The Son(s)- Debut Album Review

Sunday, February 13th, 2011

The Son(s) infuriate me. A band/ artist swaddled in secrecy and so the story goes,

The Son(s) were three men, in a band, in Edinburgh, and I knew them then.
One Son went to London and made his fortune in the movies.
Another Son went to Oxford and lives in a small commune there.
The last Son eventually went back to the North East of Scotland and wrote and recorded these songs.”

Now, if I was in on it, this would be the best  thing ever, but for now it remains to torment me as I don’t know whether to talk about The Son(s) in singular or plural and all the while I suspect  to find out at some point it’s someone we know of quite well already.

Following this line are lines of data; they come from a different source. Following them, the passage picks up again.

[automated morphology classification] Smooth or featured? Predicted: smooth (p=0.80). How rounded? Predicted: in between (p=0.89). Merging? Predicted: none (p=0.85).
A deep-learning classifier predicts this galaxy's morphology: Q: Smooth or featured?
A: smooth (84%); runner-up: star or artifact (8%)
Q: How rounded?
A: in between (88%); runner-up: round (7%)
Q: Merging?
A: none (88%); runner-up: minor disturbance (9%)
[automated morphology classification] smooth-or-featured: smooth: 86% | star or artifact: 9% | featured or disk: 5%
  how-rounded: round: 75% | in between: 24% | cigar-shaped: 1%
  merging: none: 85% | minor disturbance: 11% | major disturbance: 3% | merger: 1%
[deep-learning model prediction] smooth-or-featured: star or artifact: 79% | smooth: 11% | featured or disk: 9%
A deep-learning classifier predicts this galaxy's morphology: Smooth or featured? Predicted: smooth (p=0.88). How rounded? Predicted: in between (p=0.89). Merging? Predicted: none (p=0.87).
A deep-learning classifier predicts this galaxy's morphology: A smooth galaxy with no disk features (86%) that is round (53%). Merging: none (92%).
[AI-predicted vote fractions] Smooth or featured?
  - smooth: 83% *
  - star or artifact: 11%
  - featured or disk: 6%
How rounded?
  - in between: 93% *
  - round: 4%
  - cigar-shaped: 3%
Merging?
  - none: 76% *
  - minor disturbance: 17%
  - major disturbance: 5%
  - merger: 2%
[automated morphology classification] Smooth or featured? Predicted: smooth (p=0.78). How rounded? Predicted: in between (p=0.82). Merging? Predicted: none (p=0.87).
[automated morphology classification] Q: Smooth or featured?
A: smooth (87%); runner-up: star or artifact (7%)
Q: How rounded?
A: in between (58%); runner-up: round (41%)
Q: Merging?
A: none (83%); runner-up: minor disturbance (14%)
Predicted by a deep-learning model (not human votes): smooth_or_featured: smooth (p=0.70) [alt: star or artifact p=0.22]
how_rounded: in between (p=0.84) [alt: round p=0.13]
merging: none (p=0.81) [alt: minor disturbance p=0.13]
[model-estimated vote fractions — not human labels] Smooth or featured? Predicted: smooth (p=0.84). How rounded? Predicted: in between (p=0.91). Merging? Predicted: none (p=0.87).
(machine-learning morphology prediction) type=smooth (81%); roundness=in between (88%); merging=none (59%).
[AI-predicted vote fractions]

It’s a good job this is a great debut album or I’d be really annoyed.

The self-titled album is transportational, flavoured in lazy days under a Californian sun, most likely reclined in a porch somewhere between the midday heat and a broken-bodied sunrise after an epic night out.

Lead track, ‘Dogs, Boys  & Men‘, is care-free with a defiant, “I don’t care about you” theme. Drenched in nostalgia, the track puts you at ease and instantly makes you feel like you’ve just stumbled across a band which you’ve foolishly been missing out on for years. This, the most assertive track on the album, makes way for dreamy, intoxicating waltzes and a laid-back, sun-drenched swing.

Blending acoustic guitar and piano with rich vocal harmonies soaked in heart, this is an  alluringly hazy work with no jagged edges.  The vocal has a texture of a man who has lived, hope and despair intertwined, flowing free from the same warm-bodied lungs.

A particularly euphoric moment created in ‘Sonny, You’ll Never Get That Ride‘, in a bizarre contrast of styles, is reminiscent of  Moby’s ‘Porcelain‘.  It’s surreptitious high-end piano breaks through swelling, leaning vocal layers, a fight between daydream and drug-induced bliss.

Washing over you with a sense of comfort, the album ends on the hypnotic close harmonies of  ‘Mars Just Plied Her With Gin…‘ a track which almost rocks you to inebriated contentment, the final guitar riff ending midway as though the player himself has nodded off.

Released by Olive Grove Records on March 7th, The Son(s) soul-thawing debut album is available to pre-order now from here, allowing you just enough time to get word perfect to your Summer soundtrack for festival road-trips and early morning hangovers.